Broadway review by Adam Feldman
“Keep it light, keep it tight, keep it fun, and then we’re done!” That’s the pithy advice that the indignant 16th-century housewife Anne Hathaway (Betsy Wolfe) imparts to her neglectful husband, William Shakespeare (Stark Sands), as a way to improve his play Romeo and Juliet, which she considers too much of a downer. It is also the guiding ethos of the new Broadway jukebox musical & Juliet, a quasi-Elizabethan romp through the chart-toppers of Swedish songwriter-producer Max Martin. A diverting synthetic crossbreed of Moulin Rouge!, Something Rotten!, Mamma Mia! and Head Over Heels, this show delivers just what you’d expect. It is what it is: It gives you the hooks and it gets the ovations.
Martin is the preeminent pop hitmaker of the past 25 years, so & Juliet has a lot to draw from.
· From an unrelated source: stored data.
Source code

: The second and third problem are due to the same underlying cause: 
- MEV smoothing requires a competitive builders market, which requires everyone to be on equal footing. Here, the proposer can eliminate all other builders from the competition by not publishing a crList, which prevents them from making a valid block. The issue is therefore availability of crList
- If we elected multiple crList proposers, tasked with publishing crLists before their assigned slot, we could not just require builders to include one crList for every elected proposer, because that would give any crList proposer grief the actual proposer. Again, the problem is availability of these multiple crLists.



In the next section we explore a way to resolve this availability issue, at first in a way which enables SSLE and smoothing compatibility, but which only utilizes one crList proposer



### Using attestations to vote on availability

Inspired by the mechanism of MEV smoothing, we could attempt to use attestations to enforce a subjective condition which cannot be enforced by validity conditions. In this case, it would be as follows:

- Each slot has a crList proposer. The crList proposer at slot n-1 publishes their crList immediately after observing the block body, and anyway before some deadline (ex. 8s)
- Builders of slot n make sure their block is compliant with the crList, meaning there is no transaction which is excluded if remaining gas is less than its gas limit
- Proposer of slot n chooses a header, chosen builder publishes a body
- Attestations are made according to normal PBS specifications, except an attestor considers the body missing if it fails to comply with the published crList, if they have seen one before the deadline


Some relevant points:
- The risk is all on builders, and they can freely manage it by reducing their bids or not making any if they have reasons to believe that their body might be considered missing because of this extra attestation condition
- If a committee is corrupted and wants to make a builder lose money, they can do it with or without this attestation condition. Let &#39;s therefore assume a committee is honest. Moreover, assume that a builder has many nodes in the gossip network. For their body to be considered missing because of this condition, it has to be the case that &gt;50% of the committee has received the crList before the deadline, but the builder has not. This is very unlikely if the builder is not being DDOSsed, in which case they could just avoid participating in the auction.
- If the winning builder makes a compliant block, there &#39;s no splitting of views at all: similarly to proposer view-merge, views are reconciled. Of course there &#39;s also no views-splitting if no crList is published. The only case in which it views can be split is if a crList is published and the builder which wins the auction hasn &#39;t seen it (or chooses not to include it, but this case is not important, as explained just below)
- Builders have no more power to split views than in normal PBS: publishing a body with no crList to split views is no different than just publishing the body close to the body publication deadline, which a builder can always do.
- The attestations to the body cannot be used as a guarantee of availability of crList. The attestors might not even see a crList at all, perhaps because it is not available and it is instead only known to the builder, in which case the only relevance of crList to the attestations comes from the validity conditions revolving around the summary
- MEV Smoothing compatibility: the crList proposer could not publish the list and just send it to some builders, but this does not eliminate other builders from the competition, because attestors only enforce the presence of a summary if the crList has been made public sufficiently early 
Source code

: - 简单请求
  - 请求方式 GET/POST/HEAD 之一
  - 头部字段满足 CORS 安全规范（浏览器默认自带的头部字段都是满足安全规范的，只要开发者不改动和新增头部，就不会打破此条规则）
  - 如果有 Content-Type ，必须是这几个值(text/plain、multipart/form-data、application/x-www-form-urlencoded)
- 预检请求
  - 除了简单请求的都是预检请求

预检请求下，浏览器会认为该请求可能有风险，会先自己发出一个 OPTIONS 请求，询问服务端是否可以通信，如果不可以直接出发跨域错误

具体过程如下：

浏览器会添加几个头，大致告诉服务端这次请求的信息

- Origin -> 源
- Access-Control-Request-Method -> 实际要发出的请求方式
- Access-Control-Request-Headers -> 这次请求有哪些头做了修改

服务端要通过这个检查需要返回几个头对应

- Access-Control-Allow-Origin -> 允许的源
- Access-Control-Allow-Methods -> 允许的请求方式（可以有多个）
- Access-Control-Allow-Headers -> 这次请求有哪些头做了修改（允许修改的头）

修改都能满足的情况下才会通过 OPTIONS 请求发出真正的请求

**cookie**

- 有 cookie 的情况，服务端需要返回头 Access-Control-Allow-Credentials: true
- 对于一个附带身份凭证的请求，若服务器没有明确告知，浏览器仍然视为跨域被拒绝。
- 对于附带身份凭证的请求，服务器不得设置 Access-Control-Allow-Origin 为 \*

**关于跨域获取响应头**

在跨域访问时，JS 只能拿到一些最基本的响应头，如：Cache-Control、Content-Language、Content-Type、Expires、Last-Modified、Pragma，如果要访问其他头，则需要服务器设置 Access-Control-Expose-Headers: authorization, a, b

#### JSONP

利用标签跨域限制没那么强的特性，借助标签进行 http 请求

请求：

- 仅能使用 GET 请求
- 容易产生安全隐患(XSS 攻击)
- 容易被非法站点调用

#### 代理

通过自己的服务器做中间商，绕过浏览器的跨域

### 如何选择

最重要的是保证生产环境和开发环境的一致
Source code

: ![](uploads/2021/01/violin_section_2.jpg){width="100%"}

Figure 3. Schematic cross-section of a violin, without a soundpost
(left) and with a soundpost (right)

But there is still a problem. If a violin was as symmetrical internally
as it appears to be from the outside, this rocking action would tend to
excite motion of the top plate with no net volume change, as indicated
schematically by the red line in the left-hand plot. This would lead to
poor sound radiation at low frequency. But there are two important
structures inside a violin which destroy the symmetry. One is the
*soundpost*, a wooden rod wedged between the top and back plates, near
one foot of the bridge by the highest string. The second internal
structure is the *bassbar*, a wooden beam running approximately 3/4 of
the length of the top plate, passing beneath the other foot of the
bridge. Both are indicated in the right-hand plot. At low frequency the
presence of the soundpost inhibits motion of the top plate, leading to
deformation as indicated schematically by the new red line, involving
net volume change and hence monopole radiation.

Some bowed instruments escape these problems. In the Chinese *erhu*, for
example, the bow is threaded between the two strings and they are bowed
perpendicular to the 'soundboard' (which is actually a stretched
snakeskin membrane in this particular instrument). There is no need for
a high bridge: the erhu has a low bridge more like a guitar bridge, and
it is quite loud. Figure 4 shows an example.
The show’s 30 songs include multiple bops originally recorded by the Backstreet Boys, Britney Spears and Katy Perry, as well as tunes that Martin wrote—or, in all but two cases, co-wrote—for Pink, NSYNC, Kesha, Robyn, Kelly Clarkson, Jessie J, Céline Dion, Ariana Grande, Justin Timberlake, Ellie Goulding, Demi Lovato, Adam Lambert, the Weeknd and even Bon Jovi. (Notably absent are any of his collaborations with Taylor Swift.) “Roar,” “Domino,” “Since U Been Gone”: the hit list goes on and on. As a compilation disc performed live, it’s a feast for Millennials; its alternate title might well be Now That’s What I Call a Musical!
& Julietl | Photograph: Matthew Murphy
Along with these bangers, there is mash. Book writer David West Read (Schitt’s Creek) connects the dots of the musical numbers into the loose shape of a feminist journey, safely nested in metatheatrical and anachronistic quotation marks. As reimagined by Hathaway, the lovestruck Veronese teenager Juliet (Lorna Courtney) no longer offs herself, but finds herself instead. After mourning her dead Romeo in a keening version of "...Baby One More Time," she rounds up her entourage—her West Indian nurse, Angélique (Melanie La Barrie); her ambisexual bestie, May (Justin David Sullivan); and another friend, April, who is played by Hathaway herself—and heads to Paris, France, to take another shot at love. There they meet a rich military eminence named Lance (the game operatic baritone Paulo Szot, in a fleur-de-lys codpiece) and his gawky son, François (Philippe Arroyo), who becomes the inadvertent side of a romantic triangle.
Read does clever work in expanding details from previously unrelated lyrics into plot points, and the performers bring a lot to the turntable center stage. Wolfe in particular has terrific moments of exasperated wit, and La Barrie and Arroyo make strong impressions in their Broadway debuts. (La Barrie originated her role in the West End.) But although the talented Courtney sings the heck out of her many songs, she has surprisingly little to play. Its title notwithstanding, & Juliet barely takes time to define its heroine; it puts her at the center of the story and then makes her its least interesting character.
That may be why & Juliet, though often entertaining, also feels pretty disposable. The show-within-a-show framework doesn’t make a lot of sense if you think about it too much (or at all); aside from a plot strand involving the proto-trans May, who sings “I’m Not a Girl, Not Yet a Woman,” the stakes are not sharp enough to drive the story into solid ground. Directed by Luke Sheppard, the musical exists in an elaborately unreal world: Soutra Gilmour’s scenic design and Paloma Young’s costumes are delightfully creative transhistorical mix-and-matches that float the show in a swirl of unfixed fantasy. It all feels comfortingly familiar and indistinct—there’s not much narrative thrust to Jennifer Weber’s synchronized hip-hop choreography, which mostly suggests energetic background dancing at a concert—and the ideal place for it might be the high school auditoriums where it will surely enjoy a rich afterlife someday. But there’s no denying the relentless effectiveness of Martin’s earworm craftsmanship. & Juliet gives audiences what they want from it: all those hits, baby, one more time.
& Juliet. Stephen Sondheim Theatre (Broadway). Music and lyrics by Max Martin and others. Book by David West Read. Directed by Luke Sheppard. With Lorna Courtney, Betsy Wolfe, Stark Sands, Paulo Szot, Melanie La Barrie, Justin David Sullivan, Philippe Arroyo, Ben Jackson Walker. Running time: 2hrs 25mins. One intermission.